__WHAT IS BEING ASKED__: The listing below has to be output exactly as given, less its pictures.

__INFORMATION PROVIDED__:
···

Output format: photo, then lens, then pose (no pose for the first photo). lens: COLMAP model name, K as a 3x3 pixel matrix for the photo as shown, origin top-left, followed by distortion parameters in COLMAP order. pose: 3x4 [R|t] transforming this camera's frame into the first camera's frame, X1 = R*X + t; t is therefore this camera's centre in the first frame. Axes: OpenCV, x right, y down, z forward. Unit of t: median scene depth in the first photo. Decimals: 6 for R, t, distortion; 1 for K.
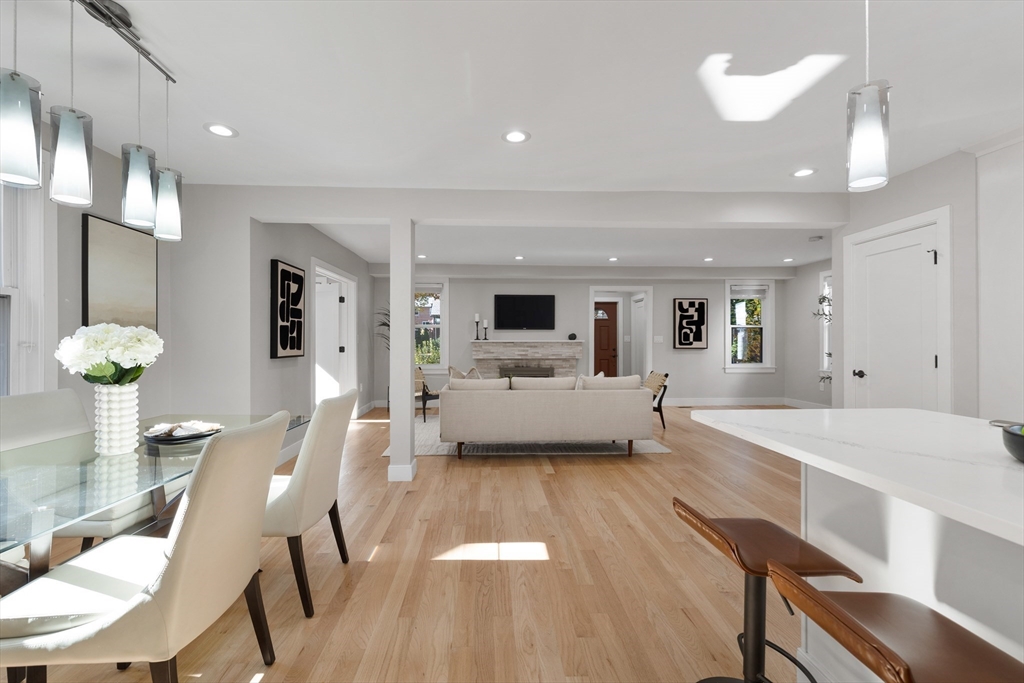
lens RADIAL K [[435.7, 0, 508.8], [0, 435.7, 340.8], [0, 0, 1]] dist [0.001256, 0.000059]
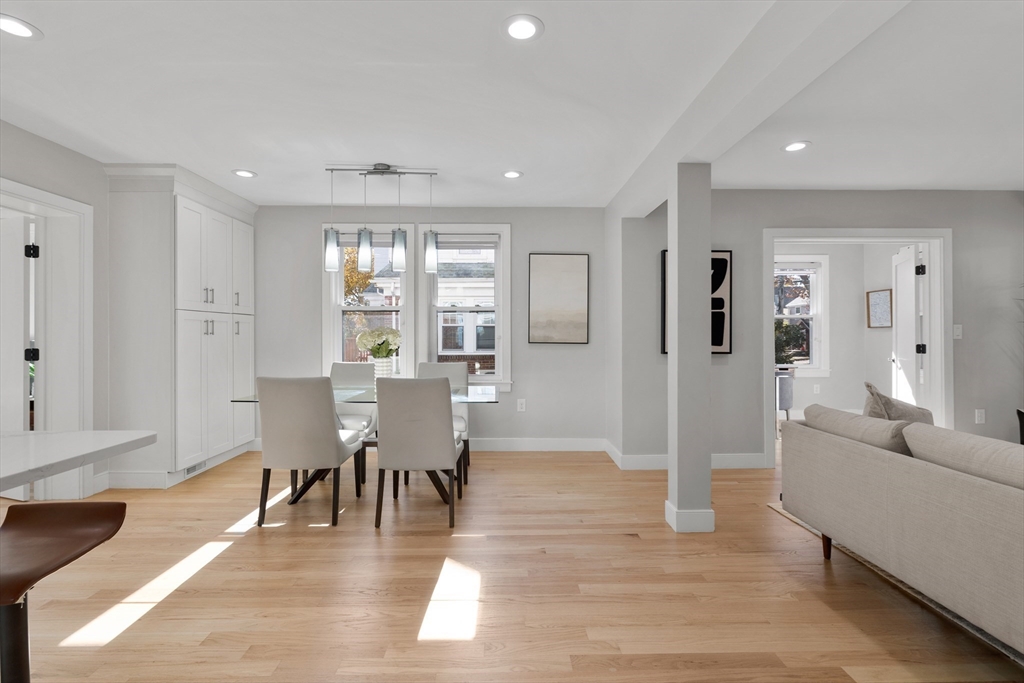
lens RADIAL K [[473.1, 0, 510.0], [0, 473.1, 334.4], [0, 0, 1]] dist [-0.003099, -0.000157]
pose [[-0.021400, -0.002515, -0.999768, 0.261664], [0.000677, 0.999997, -0.002530, 0.000342], [0.999771, -0.000731, -0.021398, 0.352207]]
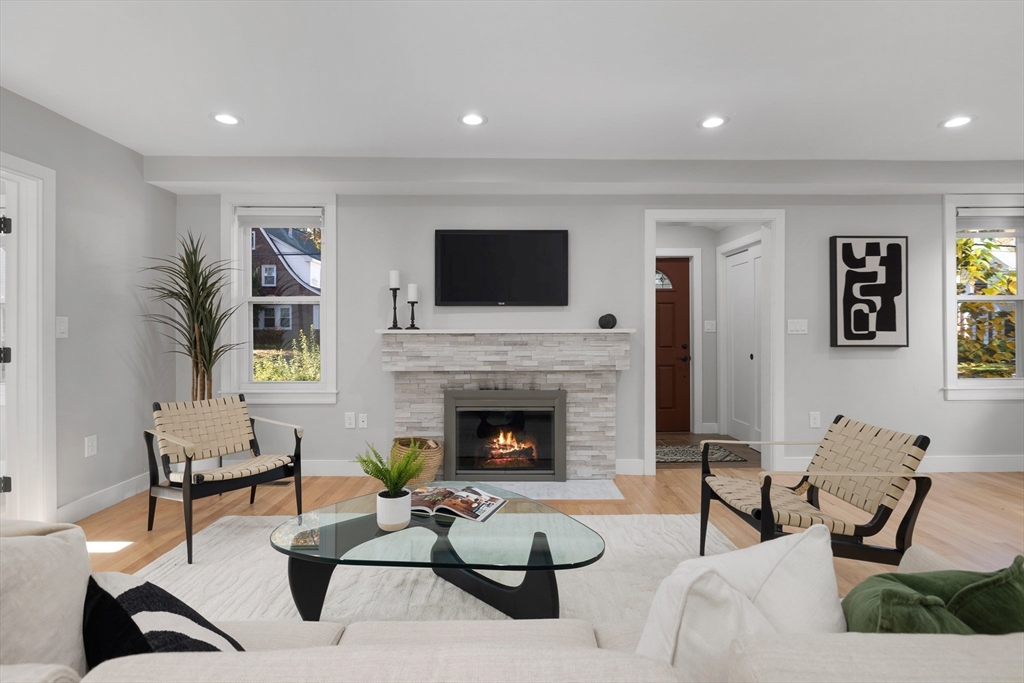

···

__RESULT__:
Output format: photo, then lens, then pose (no pose for the first photo). lens: COLMAP model name, K as a 3x3 pixel matrix for the photo as shown, origin top-left, followed by distortion parameters in COLMAP order. pose: 3x4 [R|t] transforming this camera's frame into the first camera's frame, X1 = R*X + t; t is therefore this camera's centre in the first frame. Axes: OpenCV, x right, y down, z forward. Unit of t: median scene depth in the first photo. Decimals: 6 for R, t, distortion; 1 for K.
lens RADIAL K [[435.7, 0, 508.8], [0, 435.7, 340.8], [0, 0, 1]] dist [0.001256, 0.000059]
lens RADIAL K [[473.1, 0, 510.0], [0, 473.1, 334.4], [0, 0, 1]] dist [-0.003099, -0.000157]
pose [[-0.021400, -0.002515, -0.999768, 0.261664], [0.000677, 0.999997, -0.002530, 0.000342], [0.999771, -0.000731, -0.021398, 0.352207]]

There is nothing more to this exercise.